Namun, di balik popularitasnya, pemberitaan sensasional seperti ini memiliki sejumlah dampak negatif. Pertama, pemberitaan sensasional dapat mengalihkan perhatian publik dari isu-isu yang lebih penting. Berita sensasional dirancang untuk membangkitkan emosi dan rasa penasaran kita. Hal ini membuat kita lebih tertarik untuk mengkonsumsinya, daripada berita-berita yang mungkin lebih kompleks dan membutuhkan pemikiran yang lebih mendalam. seperti masalah sosial, politik, atau ekonomi.

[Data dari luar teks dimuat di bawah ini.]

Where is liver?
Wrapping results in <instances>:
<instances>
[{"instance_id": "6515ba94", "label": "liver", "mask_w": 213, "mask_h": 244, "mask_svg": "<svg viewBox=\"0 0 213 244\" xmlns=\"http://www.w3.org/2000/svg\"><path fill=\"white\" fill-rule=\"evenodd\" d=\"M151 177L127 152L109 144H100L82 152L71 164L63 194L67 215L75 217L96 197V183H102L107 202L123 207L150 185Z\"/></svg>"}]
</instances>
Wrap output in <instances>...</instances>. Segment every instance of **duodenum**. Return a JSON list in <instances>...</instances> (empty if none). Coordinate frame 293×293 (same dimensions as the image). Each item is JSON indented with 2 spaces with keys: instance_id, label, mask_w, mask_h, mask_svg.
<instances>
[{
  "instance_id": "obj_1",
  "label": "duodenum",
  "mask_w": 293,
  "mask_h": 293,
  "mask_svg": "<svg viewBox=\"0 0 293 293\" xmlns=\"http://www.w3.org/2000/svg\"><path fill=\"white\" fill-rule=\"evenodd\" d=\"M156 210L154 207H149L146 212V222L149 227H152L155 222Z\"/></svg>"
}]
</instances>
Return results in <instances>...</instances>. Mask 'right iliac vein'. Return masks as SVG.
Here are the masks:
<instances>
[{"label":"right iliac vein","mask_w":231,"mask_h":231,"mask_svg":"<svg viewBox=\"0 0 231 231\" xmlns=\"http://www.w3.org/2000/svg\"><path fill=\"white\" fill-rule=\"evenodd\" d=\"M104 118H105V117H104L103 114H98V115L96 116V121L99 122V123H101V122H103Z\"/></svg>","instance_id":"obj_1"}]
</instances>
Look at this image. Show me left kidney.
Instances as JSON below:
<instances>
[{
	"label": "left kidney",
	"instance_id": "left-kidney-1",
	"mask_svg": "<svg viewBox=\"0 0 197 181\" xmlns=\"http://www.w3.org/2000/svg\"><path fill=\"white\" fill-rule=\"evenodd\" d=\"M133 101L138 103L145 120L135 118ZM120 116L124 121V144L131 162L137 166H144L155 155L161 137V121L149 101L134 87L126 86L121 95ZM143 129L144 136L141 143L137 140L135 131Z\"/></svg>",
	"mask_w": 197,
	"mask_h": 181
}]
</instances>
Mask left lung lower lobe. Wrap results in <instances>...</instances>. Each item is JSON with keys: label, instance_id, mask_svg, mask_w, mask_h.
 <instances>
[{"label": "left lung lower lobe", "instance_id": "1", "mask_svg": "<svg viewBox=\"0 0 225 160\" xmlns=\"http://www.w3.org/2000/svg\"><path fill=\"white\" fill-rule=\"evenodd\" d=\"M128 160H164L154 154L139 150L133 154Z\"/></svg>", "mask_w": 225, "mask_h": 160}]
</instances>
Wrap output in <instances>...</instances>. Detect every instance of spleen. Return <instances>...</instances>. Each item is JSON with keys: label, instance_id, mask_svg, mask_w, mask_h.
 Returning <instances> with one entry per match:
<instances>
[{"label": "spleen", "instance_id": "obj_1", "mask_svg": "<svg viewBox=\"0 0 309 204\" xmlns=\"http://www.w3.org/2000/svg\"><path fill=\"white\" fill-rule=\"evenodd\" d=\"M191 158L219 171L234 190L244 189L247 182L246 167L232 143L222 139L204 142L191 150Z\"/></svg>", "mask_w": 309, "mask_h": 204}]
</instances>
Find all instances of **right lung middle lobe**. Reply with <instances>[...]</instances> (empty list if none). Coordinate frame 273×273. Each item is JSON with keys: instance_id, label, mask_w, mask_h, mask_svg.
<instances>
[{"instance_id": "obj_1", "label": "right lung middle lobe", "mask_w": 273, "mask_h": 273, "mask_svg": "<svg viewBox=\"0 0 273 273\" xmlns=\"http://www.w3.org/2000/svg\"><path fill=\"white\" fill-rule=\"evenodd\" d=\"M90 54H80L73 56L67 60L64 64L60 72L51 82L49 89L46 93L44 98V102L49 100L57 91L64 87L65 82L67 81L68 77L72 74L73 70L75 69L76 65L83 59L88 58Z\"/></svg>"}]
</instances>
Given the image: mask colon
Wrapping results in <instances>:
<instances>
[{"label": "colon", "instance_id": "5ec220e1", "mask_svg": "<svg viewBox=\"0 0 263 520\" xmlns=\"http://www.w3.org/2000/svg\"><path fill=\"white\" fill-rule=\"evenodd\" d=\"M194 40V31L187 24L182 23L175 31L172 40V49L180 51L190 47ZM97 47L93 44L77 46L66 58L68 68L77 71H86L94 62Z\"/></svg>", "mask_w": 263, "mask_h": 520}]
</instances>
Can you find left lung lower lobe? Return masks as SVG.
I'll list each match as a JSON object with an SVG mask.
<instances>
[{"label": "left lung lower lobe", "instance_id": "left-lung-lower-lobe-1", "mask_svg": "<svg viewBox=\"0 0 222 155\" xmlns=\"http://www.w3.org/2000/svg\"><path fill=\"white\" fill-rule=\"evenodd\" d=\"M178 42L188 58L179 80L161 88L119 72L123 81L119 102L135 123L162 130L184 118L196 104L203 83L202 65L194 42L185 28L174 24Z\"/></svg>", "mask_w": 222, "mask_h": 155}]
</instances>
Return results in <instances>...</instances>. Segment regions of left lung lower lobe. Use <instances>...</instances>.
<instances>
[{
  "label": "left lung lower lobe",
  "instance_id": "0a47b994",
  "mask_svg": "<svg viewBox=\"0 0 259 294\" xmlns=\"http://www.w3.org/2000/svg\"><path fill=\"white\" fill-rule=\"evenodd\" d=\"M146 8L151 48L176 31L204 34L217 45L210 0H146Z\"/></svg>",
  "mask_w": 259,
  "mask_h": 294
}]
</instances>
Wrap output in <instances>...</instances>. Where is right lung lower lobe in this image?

Kedua, pemberitaan sensasional dapat merusak reputasi seseorang, salah satu cara langsung di mana pemberitaan sensasional merusak reputasi adalah melalui penyebaran informasi palsu atau hoaks. Ketika berita yang tidak benar menyebar, reputasi individu dapat ternoda dalam waktu singkat. Misalnya, jika seseorang dituduh melakukan tindakan tidak pantas melalui berita sensasional, meskipun tuduhan tersebut tidak berdasar, dampak negatifnya bisa sangat besar. Orang-orang mungkin mulai menjauhi individu tersebut tanpa memeriksa kebenaran informasi yang beredar..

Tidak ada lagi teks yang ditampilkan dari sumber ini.